This is the fundamental problem people have in dealing with statistics and probabilities: they ignore null evidence, because human beings only react to surprising or "new" evidence.
sure, physics can be relatively easily tested, you can't really put the alien into testable position. You can only discuss the idea why could they exist or not, or whether they might be here and why they are not. It is well beyond our current abilities to do much about it, confirming either a positive or a negative. That is a fundamental problem with the "alien" hypothesis, we are not nor will we be in any near future able to detect their existence, so the only other option is to wait for their "will" to show themselves or to discuss the possibilities.

Main problem with DC attitude is "if they are out there we would either be able to detect them or they would show themselves to us".

Point being is that this discounts the "by far highest" chance, that if there is something intelligent out there - they are far far more advanced than we are, as they had millions of year ahead of us. That is for civilizations from our own galaxy, let alone one from somewhere else.

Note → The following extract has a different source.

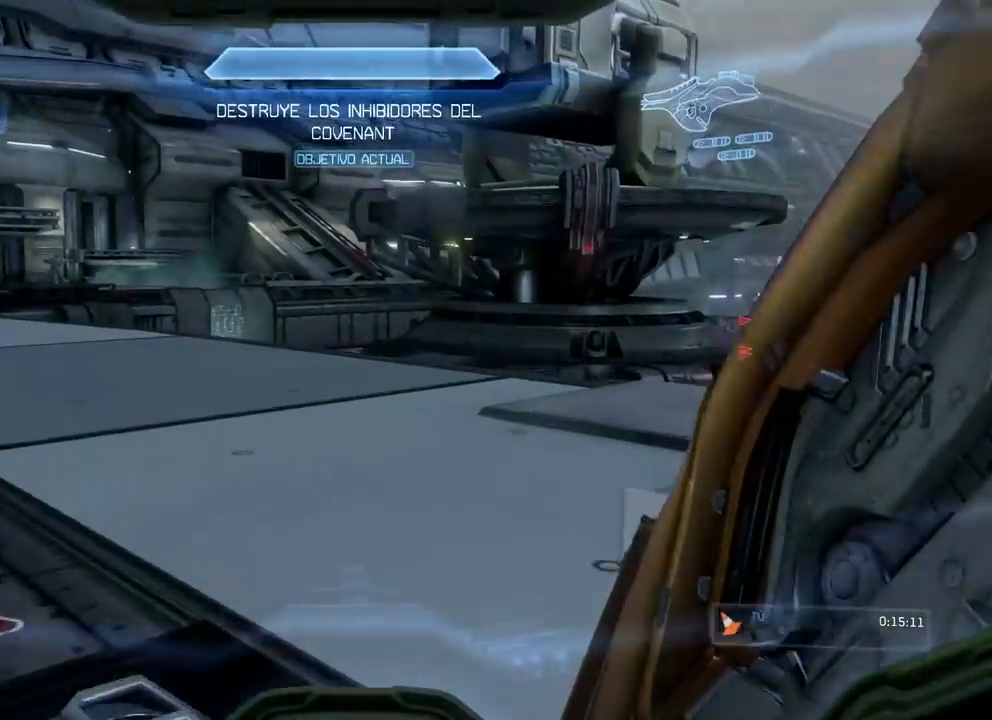
{"buttons": [], "left_stick": "up-left", "right_stick": "center", "events": [[133, "right_stick", "left"], [250, "right_stick", "center"]]}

You are very keen to think of something else as within thousands of years of comparable developoment to us + somewhere near. I say that this is very unlikely as well, but to discount all intelligence on that basis does not seem very rational to me.

Chalnoth said:
it may just be that the thing one is looking for is naturally hard to detect.
this to me is the most likely conclusion, for the reasons outlined before, expecting existing intelligence to be in the same ballpark development stage as us, and near us is really really unlikely. Not to say that it is impossible, but if that was the case we would ahve already discovered them, or they might be intrigued to contact us if they were ahead enough, but were impressed with discovering us. From my POV if there is something out there than it is far far ahead of us, well beyond our ability to detect them for a long time to come.
 
Druga Runda said:
One - according to what we can discover at present we have not come across intelligent life other than our own, thus there is nothing nearby, or even far away.
You're assuming that a lack of evidence to support a negative is a positive support for your argument.

Druga Runda said:
The statement " If this was the only place in the galaxy where life could form, this would then be the most likely place we'd see life in the galaxy." is no more accurate than stating "there is other life in the galaxy, but we cannot detect it with present techonlogy" as clearly we are not at the point to >prove< one or another, still this is not a totally futile exercise ;).
We can prove to ourselves that complex intelligent life is on earth. We cannot prove that it is elsewhere. Until we have proof, we can't assume that life is out there. An absence of negative proof that life is not out there is not the same as proving life is out there. You're ascribing a lack of proof the same weight as proof, even though it's impossible to prove a negative.

Any sort of complex, intelligent life would have to ultimately become starfaring. If they didn't then they wouldn't last very long on a galactic scale, ultimately going extinct the first time a major planet killer ever happened, they ran out of resources or screwed up their planet, and eventually when their star died. We'd have almost no chance of meeting them if they couldn't expand away from the limits of their original star. Almost by definition, any advanced, longlived race would have had to become colonisers in order to become an advanced, long lived race.